# WHAT YOU SHOULD DO
Reproduce, from the lines below, exactly the stretch that begins at the line containing "right front paw: (512, 554)" and ends at the line containing "right back paw: (721, 484)", both included.

# DATA
*** Block opens ***
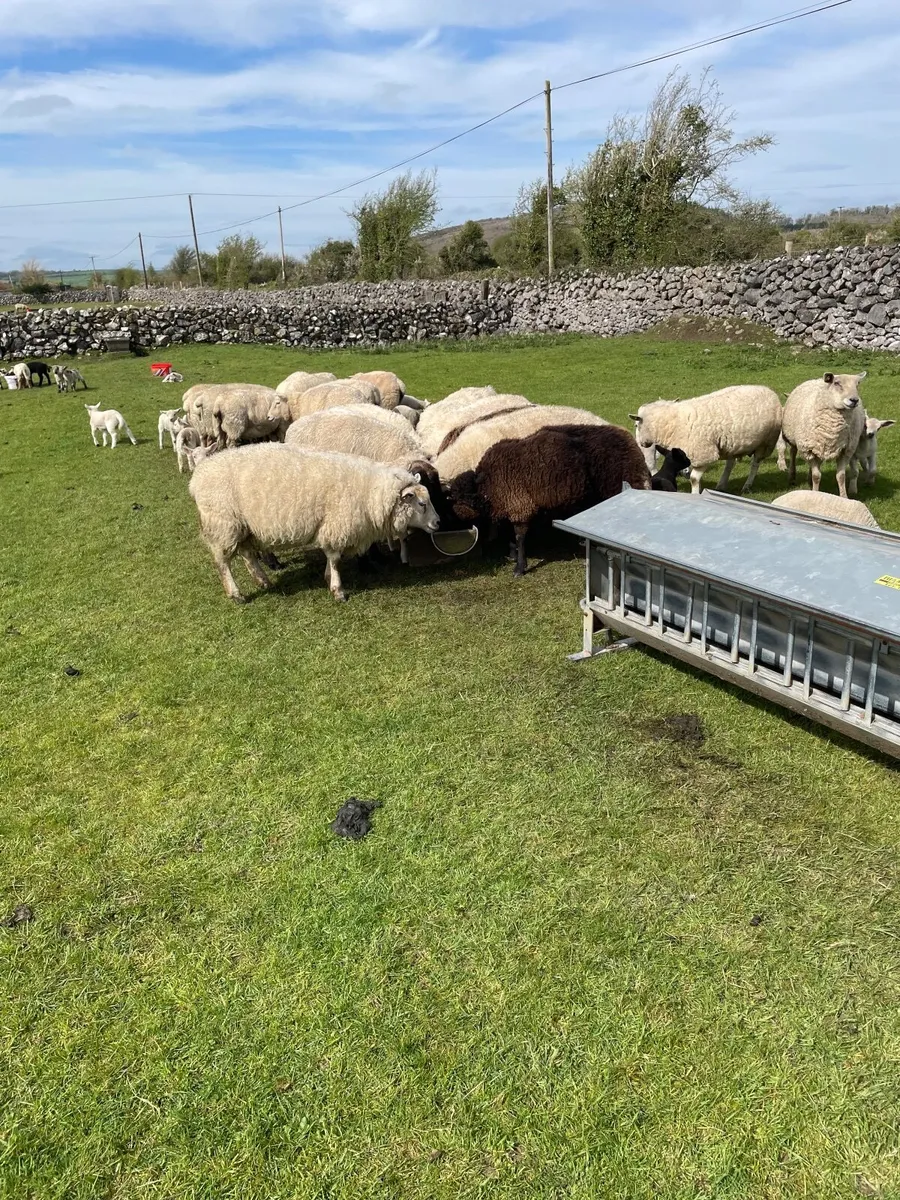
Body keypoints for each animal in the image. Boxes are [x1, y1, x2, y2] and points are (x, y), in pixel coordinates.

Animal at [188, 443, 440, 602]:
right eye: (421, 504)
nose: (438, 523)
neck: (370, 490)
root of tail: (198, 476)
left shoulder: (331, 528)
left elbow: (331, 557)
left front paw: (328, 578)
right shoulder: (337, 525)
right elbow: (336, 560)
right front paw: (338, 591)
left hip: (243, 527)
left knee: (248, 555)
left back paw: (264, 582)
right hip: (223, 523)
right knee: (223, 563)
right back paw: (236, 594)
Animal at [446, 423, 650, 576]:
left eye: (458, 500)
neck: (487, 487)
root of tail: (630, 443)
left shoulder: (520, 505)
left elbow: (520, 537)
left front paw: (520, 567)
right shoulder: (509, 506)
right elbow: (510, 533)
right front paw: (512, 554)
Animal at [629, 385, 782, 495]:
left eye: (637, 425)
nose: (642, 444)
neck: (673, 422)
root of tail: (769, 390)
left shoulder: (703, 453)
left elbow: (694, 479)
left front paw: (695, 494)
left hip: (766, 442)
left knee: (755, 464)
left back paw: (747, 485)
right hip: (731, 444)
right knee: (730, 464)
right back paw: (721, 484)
*** Block closes ***
*** Block opens ***
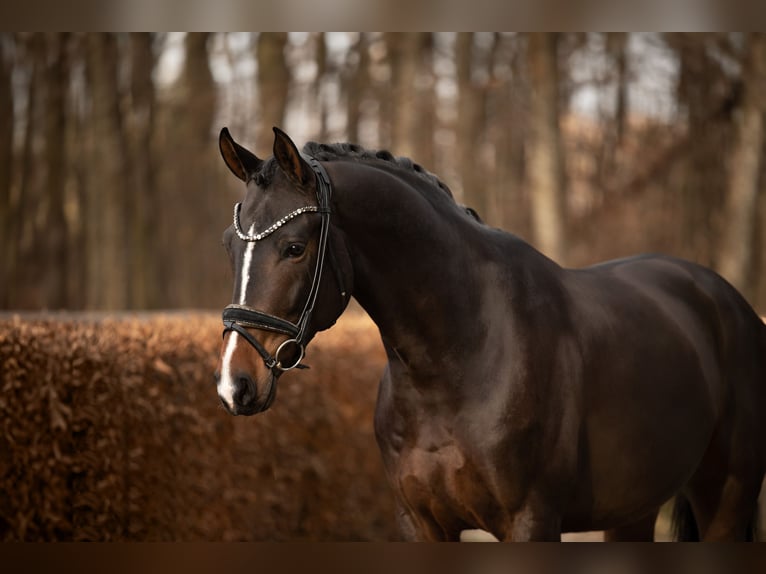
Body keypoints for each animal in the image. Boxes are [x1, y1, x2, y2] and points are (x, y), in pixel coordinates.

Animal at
*** Block closes ***
# ANSWER
right front paw: (512, 554)
Animal at [629, 385, 782, 495]:
left eye: (637, 425)
nose: (642, 444)
neck: (673, 422)
root of tail: (769, 390)
left shoulder: (703, 453)
left elbow: (694, 479)
left front paw: (695, 494)
left hip: (766, 442)
left knee: (755, 464)
left back paw: (747, 485)
right hip: (731, 444)
right knee: (730, 464)
right back paw: (721, 484)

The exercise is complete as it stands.